HHS OIG 2017 work plan continues scrutiny of EHRs

The Department of Health and Human Services Office of Inspector General (OIG) seems to have given itself a bit of a breather when it comes to its investigation of electronic health record-related issues in its 2017 work plan.

While the plan, published Nov. 10, makes note of several health IT and EHR concerns specified in prior plans, it doesn't add any EHR-related issues to the 2017 work plan.

OIG will continue to review:

  • The extent to which providers participating in accountable care organizations in the Medicare Shared Savings Program use EHRs to exchange health information to achieve care coordination goals and providers’ use of EHRs to identify best practices and possible challenges to exchange and use of health data, such as the degree of interoperability, financial barriers or information blocking
  • Medicare incentive payments and safeguards to prevent erroneous payments
  • Incentive payment data to identify providers who didn’t meet selected Meaningful Use Criteria
  • The Centers for Medicare & Medicaid Services' plans to oversee payments and corrective actions taken
  • Covered entities to determine whether they adequately protect EHR information created or maintained by certified EHR technology, specifically referencing the need to conduct security risk analyses

OIG reported that it has completed its review of Medicaid incentive payments for adopting EHRs, as well as its investigation of whether hospitals had adopted EHR contingency plans.

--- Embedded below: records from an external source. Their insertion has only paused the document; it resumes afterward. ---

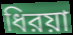
ধিরয়া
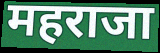
महराजा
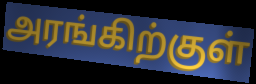
அரங்கிற்குள்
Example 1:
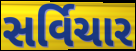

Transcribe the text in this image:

સર્વિચાર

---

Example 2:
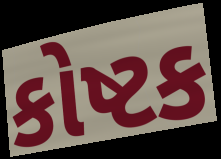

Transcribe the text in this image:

કોષ્ટક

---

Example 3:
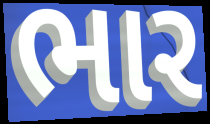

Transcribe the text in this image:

ભાર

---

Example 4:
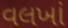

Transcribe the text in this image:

વલખાં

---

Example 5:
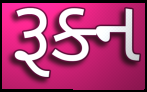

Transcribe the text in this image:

રૂક્ન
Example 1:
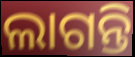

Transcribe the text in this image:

ଲାଗନ୍ତି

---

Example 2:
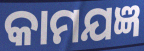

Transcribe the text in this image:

କାମଯଜ୍ଞ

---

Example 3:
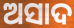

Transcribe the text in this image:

ଅସାଦ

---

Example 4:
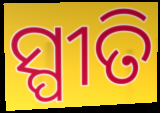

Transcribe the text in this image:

ସ୍ପୀତି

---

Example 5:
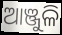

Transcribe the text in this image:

ଆଞ୍ଜୁଳି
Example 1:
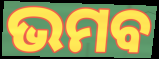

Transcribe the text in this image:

ଭମବ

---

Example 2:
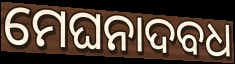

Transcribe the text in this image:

ମେଘନାଦବଧ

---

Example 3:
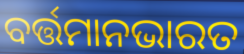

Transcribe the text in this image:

ବର୍ତ୍ତମାନଭାରତ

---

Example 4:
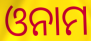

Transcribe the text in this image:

ଓନାମ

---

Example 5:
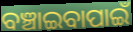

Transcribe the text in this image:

ବଞ୍ଚାଇବାପାଇଁ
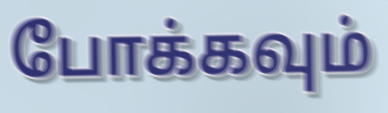
போக்கவும்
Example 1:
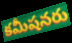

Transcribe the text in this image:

కమీషనరు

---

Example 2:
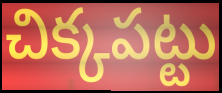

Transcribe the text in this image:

చిక్కపట్టు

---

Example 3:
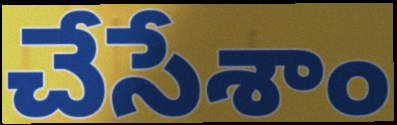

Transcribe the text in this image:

చేసేశాం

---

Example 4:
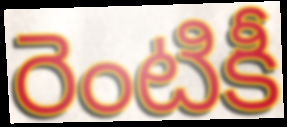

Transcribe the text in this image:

రెంటికీ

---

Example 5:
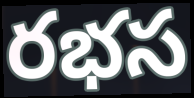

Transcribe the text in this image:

రభస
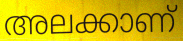
അലക്കാണ്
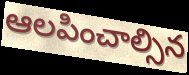
ఆలపించాల్సిన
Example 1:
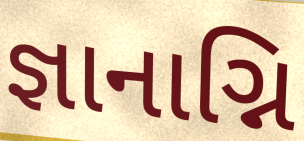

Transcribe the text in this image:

જ્ઞાનાગ્નિ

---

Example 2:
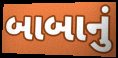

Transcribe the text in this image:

બાબાનું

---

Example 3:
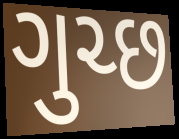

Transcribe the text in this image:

ગુચ્છ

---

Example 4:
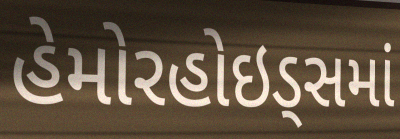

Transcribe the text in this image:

હેમોરહોઇડ્સમાં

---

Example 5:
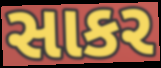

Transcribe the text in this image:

સાકર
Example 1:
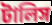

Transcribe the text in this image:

টালিস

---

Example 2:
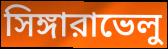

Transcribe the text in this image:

সিঙ্গারাভেলু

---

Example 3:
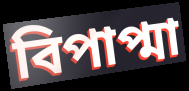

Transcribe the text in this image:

বিপাপ্মা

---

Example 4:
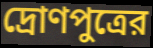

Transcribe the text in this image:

দ্রোণপুত্রের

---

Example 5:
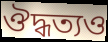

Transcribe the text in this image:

ঔদ্ধত্যও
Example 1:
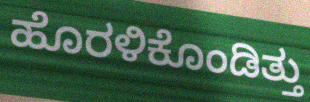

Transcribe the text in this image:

ಹೊರಳಿಕೊಂಡಿತ್ತು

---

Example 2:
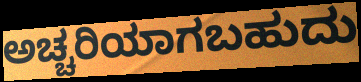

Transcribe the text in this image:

ಅಚ್ಚರಿಯಾಗಬಹುದು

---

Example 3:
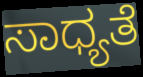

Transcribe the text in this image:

In 2016, OIG had added two new areas to examine. It also did not add back in several EHR-related issues in prior work plans that had subsequently been removed, such as whether cloud services providers are adequately securing electronic protected health information or CMS’ oversight of networked medical devices.

OIG did, however, leave the door open to adding more EHR-related issues to its work plan in the future, using the same language as the 2016 work plan:

“Going forward, OIG’s planning efforts will consider the significant challenges that exist with respect to health IT adoption; Meaningful Use; and interoperability across providers, across HHS, and between providers and patients," OIG states. "Future work may also examine the outcomes from health IT investments. OIG expects to broaden its portfolio regarding information privacy and security, including issues that arise from the continuing expansion of the Internet of Things."